Stored data entries →
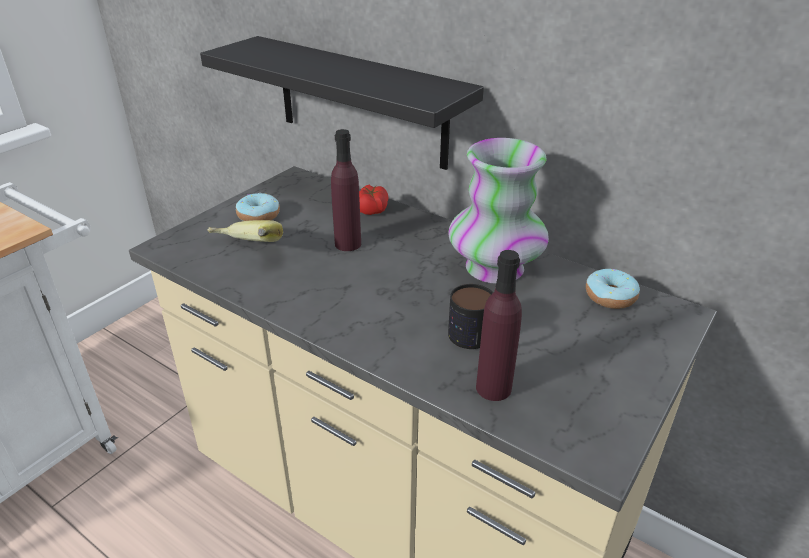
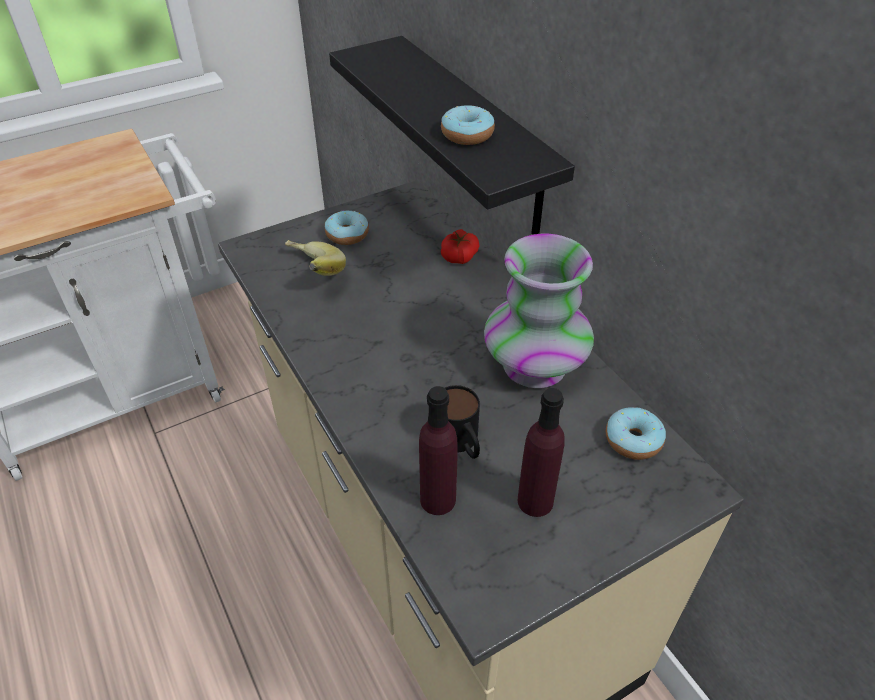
camera: 25 degrees right, 10 degrees up
(348, 244) = (409, 292): purple bottle -> purple bottle (535, 501)
(378, 82) = (467, 135): none -> donut

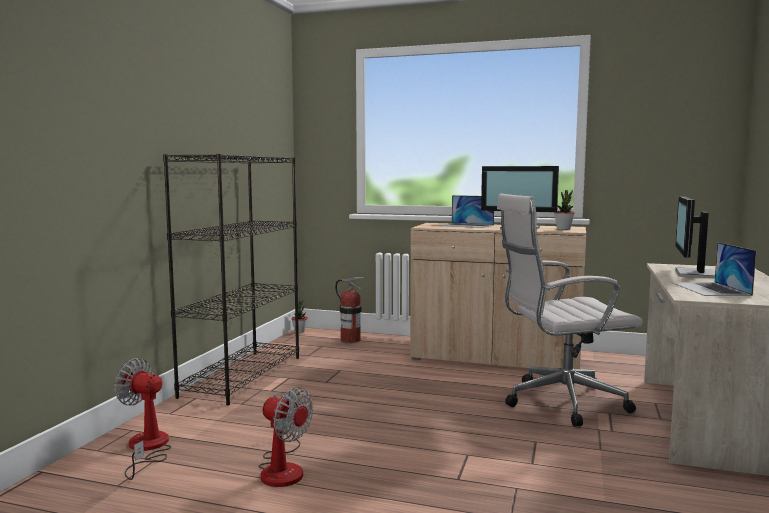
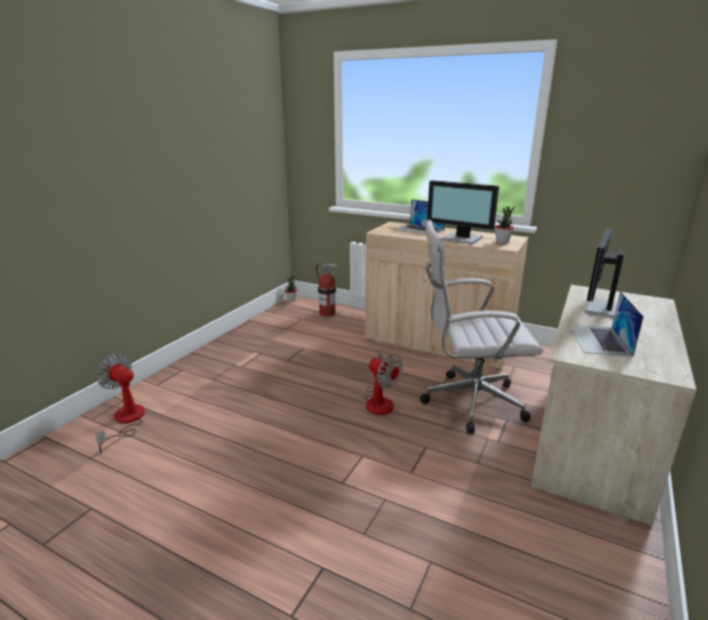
camera: 10 degrees right, 15 degrees up
(243, 376) = (227, 348): black bookcase -> none
(283, 468) = (213, 454): fan -> fan (380, 400)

What is being asked → If a line in the data contains the string "right", count it, then give the total and nothing else.

Answer for the task → 2